Впрочем, ныне он думал так по другим причинам. Это был не страх ответственности, не боязнь обременить себя, не детский страх неизвестности. Это — способность управлять судьбой, противостоя самому сильному человеческому желанию. Власть над собой, простирающаяся до таких пределов! При принципиальном согласии на секс. Но — чтобы в судьбу не входило ничего случайного, вышедшего из юнговского бессознательного, наобещавшее с три короба и немедленно предавшее.
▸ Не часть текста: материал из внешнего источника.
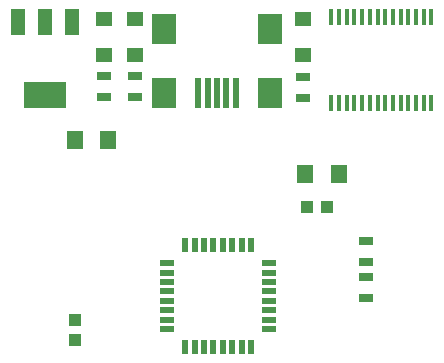
<source format=gtp>
G75*
G70*
%OFA0B0*%
%FSLAX24Y24*%
%IPPOS*%
%LPD*%
%AMOC8*
5,1,8,0,0,1.08239X$1,22.5*
%
%ADD10R,0.0500X0.0220*%
%ADD11R,0.0220X0.0500*%
%ADD12R,0.0472X0.0315*%
%ADD13R,0.0137X0.0550*%
%ADD14R,0.0551X0.0472*%
%ADD15R,0.0197X0.0984*%
%ADD16R,0.0787X0.0984*%
%ADD17R,0.0480X0.0880*%
%ADD18R,0.1417X0.0866*%
%ADD19R,0.0551X0.0630*%
%ADD20R,0.0394X0.0433*%
%ADD21R,0.0433X0.0394*%
D10*
X006511Y009039D03*
X006511Y009354D03*
X006511Y009669D03*
X006511Y009984D03*
X006511Y010299D03*
X006511Y010614D03*
X006511Y010929D03*
X006511Y011243D03*
X009891Y011243D03*
X009891Y010929D03*
X009891Y010614D03*
X009891Y010299D03*
X009891Y009984D03*
X009891Y009669D03*
X009891Y009354D03*
X009891Y009039D03*
D11*
X009303Y008451D03*
X008989Y008451D03*
X008674Y008451D03*
X008359Y008451D03*
X008044Y008451D03*
X007729Y008451D03*
X007414Y008451D03*
X007099Y008451D03*
X007099Y011831D03*
X007414Y011831D03*
X007729Y011831D03*
X008044Y011831D03*
X008359Y011831D03*
X008674Y011831D03*
X008989Y011831D03*
X009303Y011831D03*
D12*
X013141Y011985D03*
X013141Y011277D03*
X013141Y010795D03*
X013141Y010087D03*
X011021Y016747D03*
X011021Y017455D03*
X005421Y017495D03*
X005421Y016787D03*
X004381Y016787D03*
X004381Y017495D03*
D13*
X011978Y016572D03*
X012234Y016572D03*
X012490Y016572D03*
X012745Y016572D03*
X013001Y016572D03*
X013257Y016572D03*
X013513Y016572D03*
X013769Y016572D03*
X014025Y016572D03*
X014281Y016572D03*
X014537Y016572D03*
X014793Y016572D03*
X015049Y016572D03*
X015304Y016572D03*
X015304Y019450D03*
X015049Y019450D03*
X014793Y019450D03*
X014537Y019450D03*
X014281Y019450D03*
X014025Y019450D03*
X013769Y019450D03*
X013513Y019450D03*
X013257Y019450D03*
X013001Y019450D03*
X012745Y019450D03*
X012490Y019450D03*
X012234Y019450D03*
X011978Y019450D03*
D14*
X011021Y019372D03*
X011021Y018191D03*
X005421Y018191D03*
X005421Y019372D03*
X004381Y019372D03*
X004381Y018191D03*
D15*
X007531Y016897D03*
X007846Y016897D03*
X008161Y016897D03*
X008476Y016897D03*
X008791Y016897D03*
D16*
X009933Y016897D03*
X009933Y019062D03*
X006389Y019062D03*
X006389Y016897D03*
D17*
X003341Y019291D03*
X002431Y019291D03*
X001521Y019291D03*
D18*
X002431Y016851D03*
D19*
X003430Y015341D03*
X004532Y015341D03*
X011110Y014221D03*
X012212Y014221D03*
D20*
X003421Y008686D03*
X003421Y009356D03*
D21*
X011166Y013101D03*
X011836Y013101D03*
M02*

</source>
Захар устал, очень устал, действительно очень устал (ничего не делая). До пяти утра он читал “Паскаля” Мережковского, когда-то его любимого философа (Паскаля то бишь). Вспомнил себя десять лет назад. Состояние зачитанности, страсти книг. Ничего ему больше не было нужно — ни любви, ни людей, ни веселья. Только бы не мешали читать.
Всегда с черными кругами под глазами. Ничего не видел вокруг. Ничего не хотел, кроме новых книг. Новых думаний о книгах. Какая там любовь! Сил на нее не было — читал до утра. К тому же последствий не оберешься — могли помешать чтению. Примеры были перед глазами.
Все это было очень “духовно”, целомудренно — безжалостно, бесчувственно.
Вот и теперь иногда нападало страшное бесчувствие (по другим причинам). Он ощущал себя стариком. Если физических сил было еще много, то с нервами труба. Разбуженный в полвосьмого будильником — он больше не засыпал.